Mar. 23rd, 2005

I'm really glad that I went to see the elephants, and that I climbed a lamppost to do it. I always like the elephants, they make me smile a little bit secret, and like environmental guys using frogs to evaluate the general state of an ecosystem's health, engaging in elephant seeing opportunities is a good way to guage the state of at least some sort of my whimsy.
I just went digging about for a post I felt sure I made over a year ago, because I remember thinking about it so much and I wanted to see how I worded it, but I never did apparently. And it's interesting to me, the few things I meet with quiet.

When I was much younger and wanted children for myself, from myself, it was the sort of thing I viewed with solemnity and awe.

Now when friends announce pregnancies and intents, I mostly just shrug and go, "wacky," because in many ways, I simply just don't get it, my seriousness and solmenity having drifted to other things, and my fondness for my body and life having arrived at a point where I feel literally horrified at the notion of so altering it with a pregnancy of my own. This is most likely partially the result of no longer wishing to be claimed by anything or anyone.

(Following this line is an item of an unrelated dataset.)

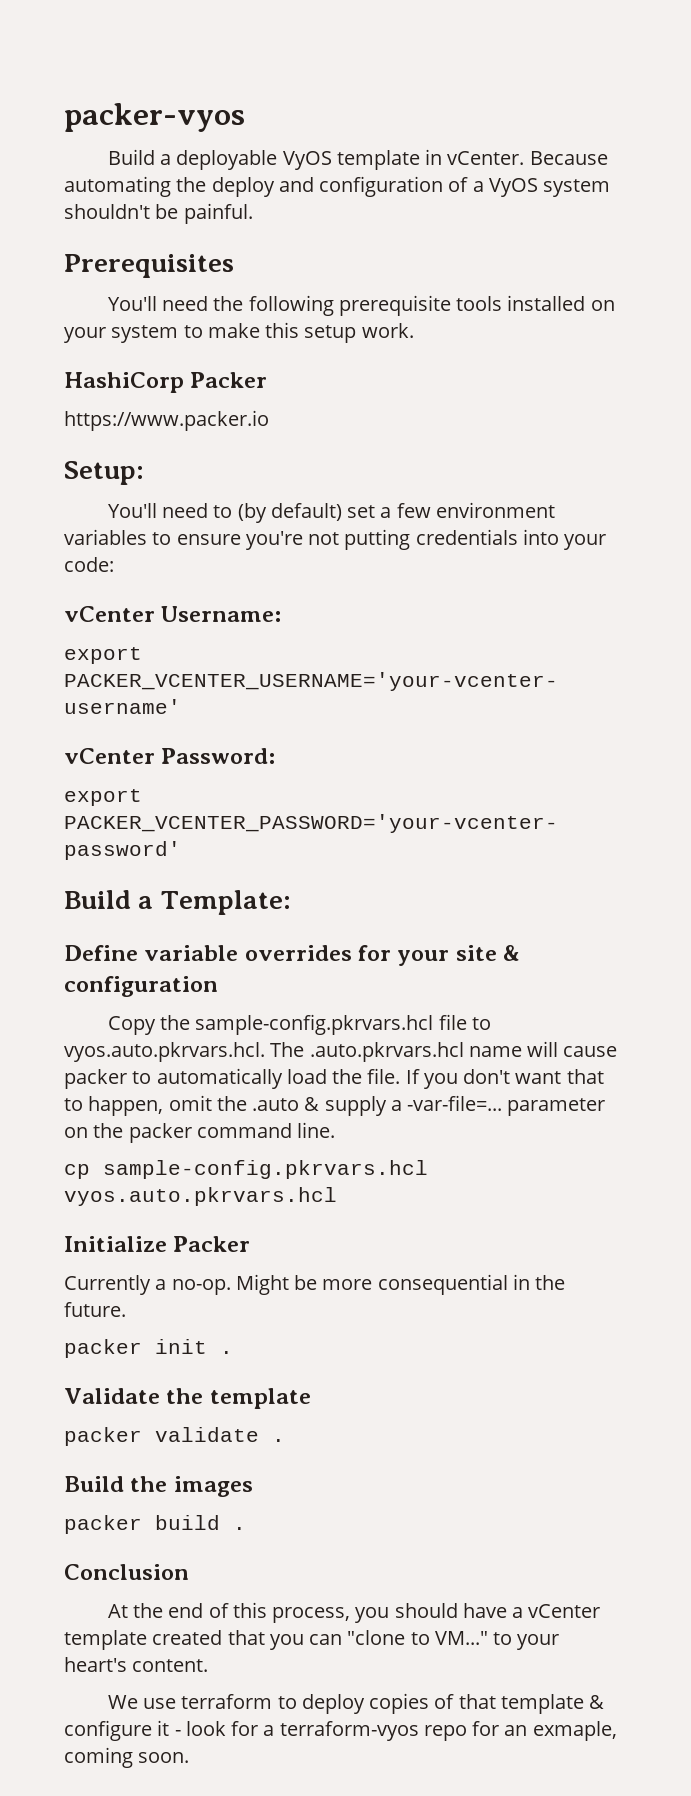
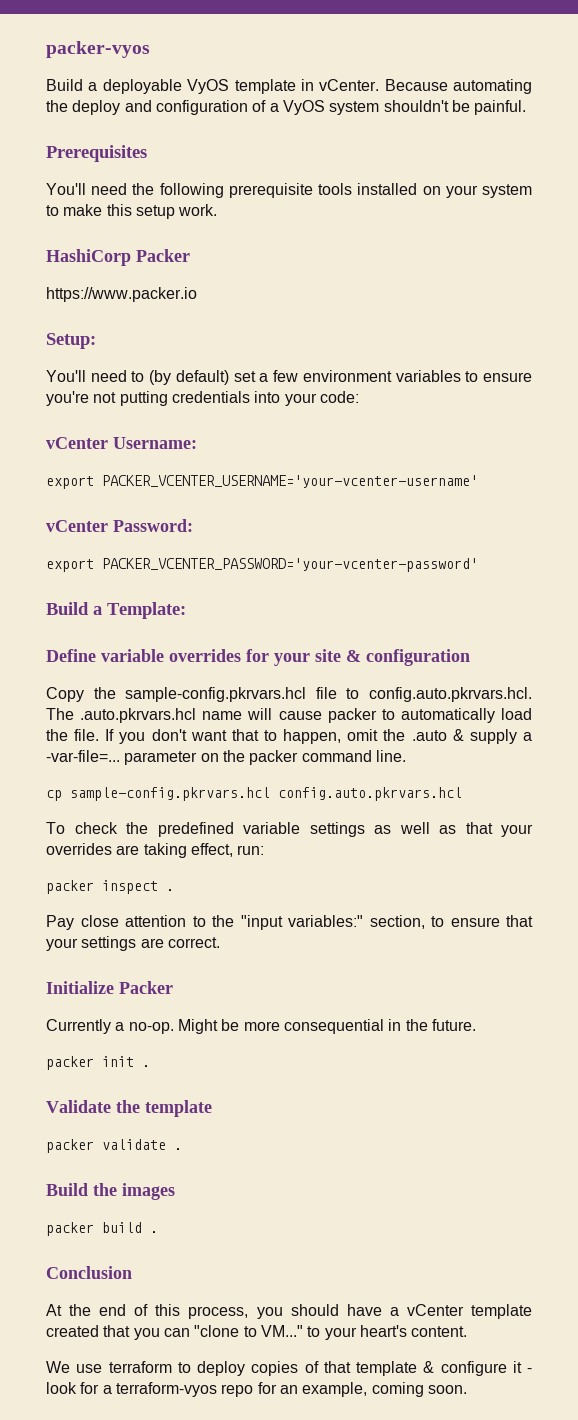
[64,1042,265,1062] vyos.auto.pkrvars.hcl. -> [369,687,533,702] config.auto.pkrvars.hcl.
[64,1187,337,1206] vyos.auto.pkrvars.hcl -> [278,787,462,801] [46,822,533,837] [46,843,265,858] [46,880,174,894] [46,915,533,930] [46,936,220,951] config.auto.pkrvars.hcl // To check the predefined variable settings as well as that your overrides are taking effect, run: // packer inspect . // Pay close attention to the "input variables:" section, to ensure that your settings are correct.
[532,1721,617,1741] exmaple, -> [302,1382,368,1397] example,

But every once in a while, I get banged on the head with that former feeling of awe, and it is a perpetually strange feeling, this recollection of those first moments when I really found a way to understand my quiet, sly and status obsessed self.

I remarked to someone on the phone last night in a ranging discussion of society and psychology that perhaps so many men have such odd relationships with their children because unlike women, they are not used to being defined by others -- in the larger societal picture, regardless of what an individual might think, a woman is defined by her husband, parents and siblings far more than a man is. A wife stereotypically reflects on a man like an accessory, but a husband on a woman like an overarching title. And so when couples have children, men are faced, often for the first time (at least in perception outside themselves), with being defined by another being, often by no more than the mere staggering logistics of a child, and it necessarily must bend the whole notion of self around a tree, sometimes gracefully, often not.

I know I did write once, surely I remember writing this, how we reward men for being even halfway decent fathers ("oh that's so sexy, he's carrying his baby") and really only acknowledge acts of motherhood when they fail, even by the smallest incriments ("I really think that maybe should have a hat on, it's cold").

Children are strange signifiers, and I adore them, but where I should have a biological clock, I have an academic fascination and a quiet admiration too rarely triggered. I'm not a cold woman, just over-ritualized.
http://www.nytimes.com/2005/03/22/health/psychology/22hypo.html?incamp=article_popular_1

"I'm not so much smarter than other people as faster," said Mr. McKinney.